# Gaff Tape Test/Challenge Pack



## Sidkain (Feb 26, 2013)

Hey everybody, 

Still being new to the theatre tech world, I have been frequenting these forums without posting much. I do A LOT of research before I ever buy anything, and I mean ANYTHING. I've always been like this, but I've found that it really helps in my new realm as a technical director.

Anyway, I've fallen in love with gaff tape - of course, but I've noticed huge discussions on the different types of materials and adhesives that are used by different manufacturers, and it gets a bit overwhelming at times to decide what I would like. Especially when I haven't been able to hands-on test any of these products. Well, upon my research, I came across this wonderful little diddy that I would like to share with all of you, and mostly to anyone else who is like me and wants to know for sure which gaff tape will soon become their favorite.

Gaffers Tape Challenge Pack

While shipping costs are quite high from this website (And even higher for this same product on Amazon), I'm ordering one of these now. 11 of some of the most used gaff tapes I see discussions on. All in small 2" x 10 yard rolls. While it's not much tape on a roll, by the end of using them, I will have found my prefered brand, adhesive, and cloth types. And at this price... it's a STEAL on gaff tape alone, assuming they all work decently well ;P


----------



## Kelite (Feb 26, 2013)

Wise choice Sidkain, try a few before you sign on to an entire case-

If only more technicians/designers would also do this with lighting fixtures, there may be less buyer's remorse and unhappy postings on the ControlBooth forum...

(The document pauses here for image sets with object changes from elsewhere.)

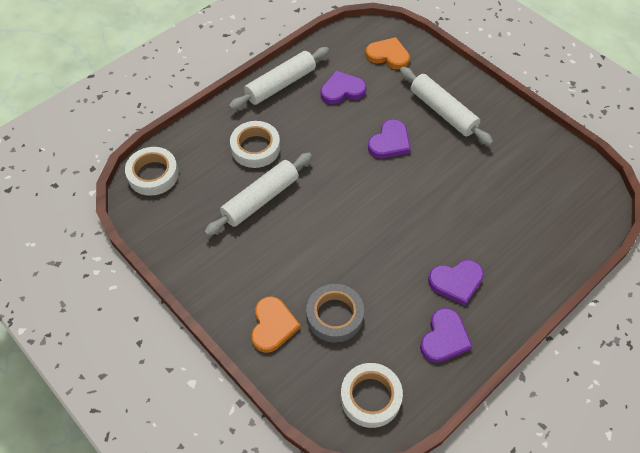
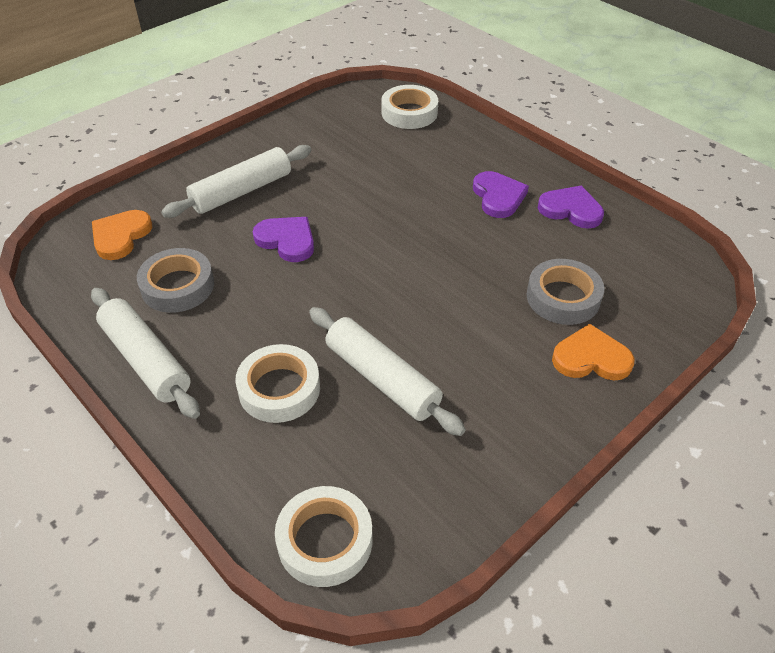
camera: 90 degrees left, 10 degrees down
purple heart [321,70,366,104] -> grey tape [137,248,214,313]
white tape [341,363,403,428] -> white tape moved to [382,85,438,129]

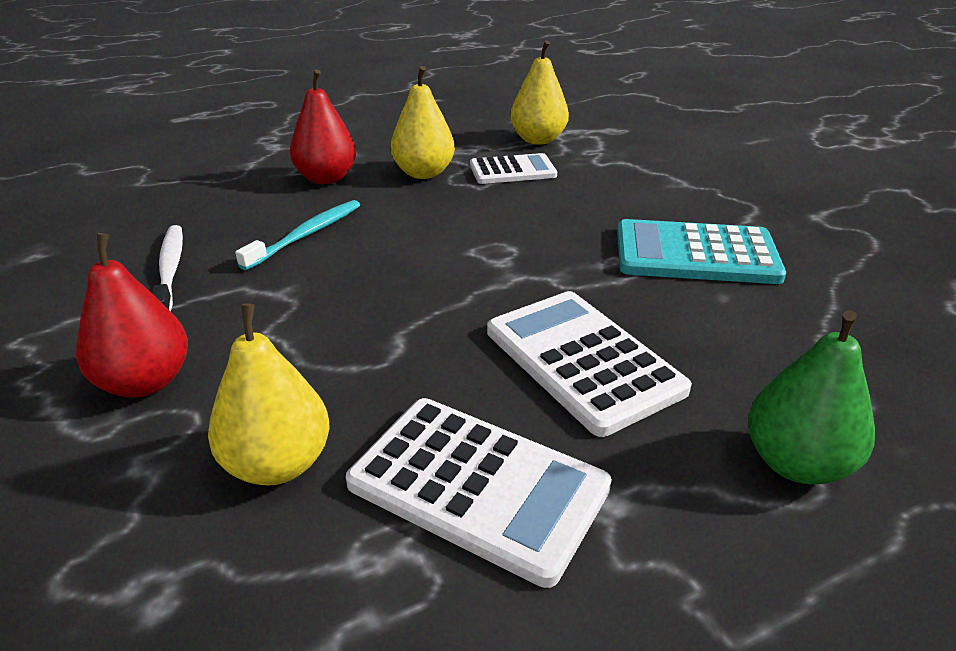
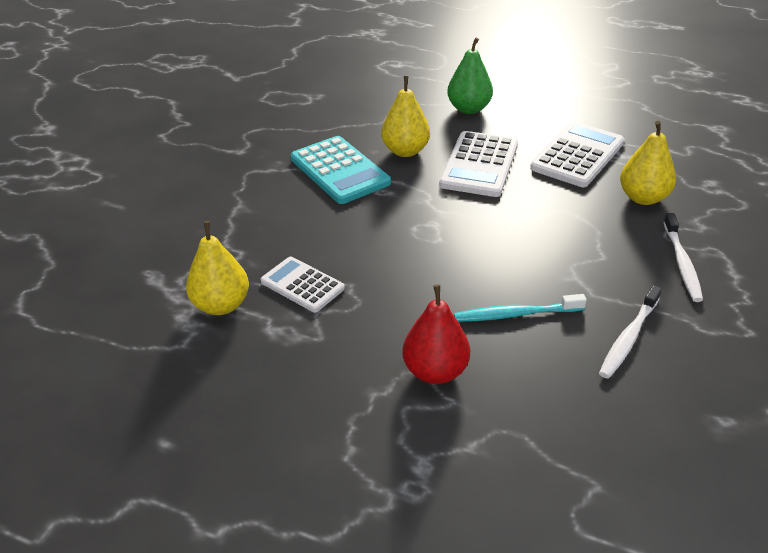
camera: 130 degrees left, 5 degrees up
red pear [76,233,188,397] -> white toothbrush [663,213,703,302]
white calculator [346,398,612,588] -> white calculator turned 45 degrees clockwise [530,122,624,187]
yellow pear [391,66,455,179] -> yellow pear moved to [381,76,430,157]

Knowing before you get these sample rolls, there will be a wide range of quality within this pack. Be mindful to choose the test area carefully (cables especially), as tape gunk can be a bigger pain than the money saved is worth. Many of us have had to remove this gooey mess from our own gear, let alone that which belongs to our employer! 

Polyken 510 is Apollo's gaffer tape of choice, as we're considered Polyken's A&E distributor for this product. Polyken also has asked that we offer their black, matte finish AV Tape as well. This carries a lower price than premium 510 gaffer tape and has teeth, with 70 oz/in adhesion. 2 inch x 45 yards @ $9.95 per roll. 
View attachment AV Tape.pdf


Good luck with your testing, and please let us know how it turns out!


----------



## BillESC (Feb 26, 2013)

I'll suggest you "STICK" with Apollo.


----------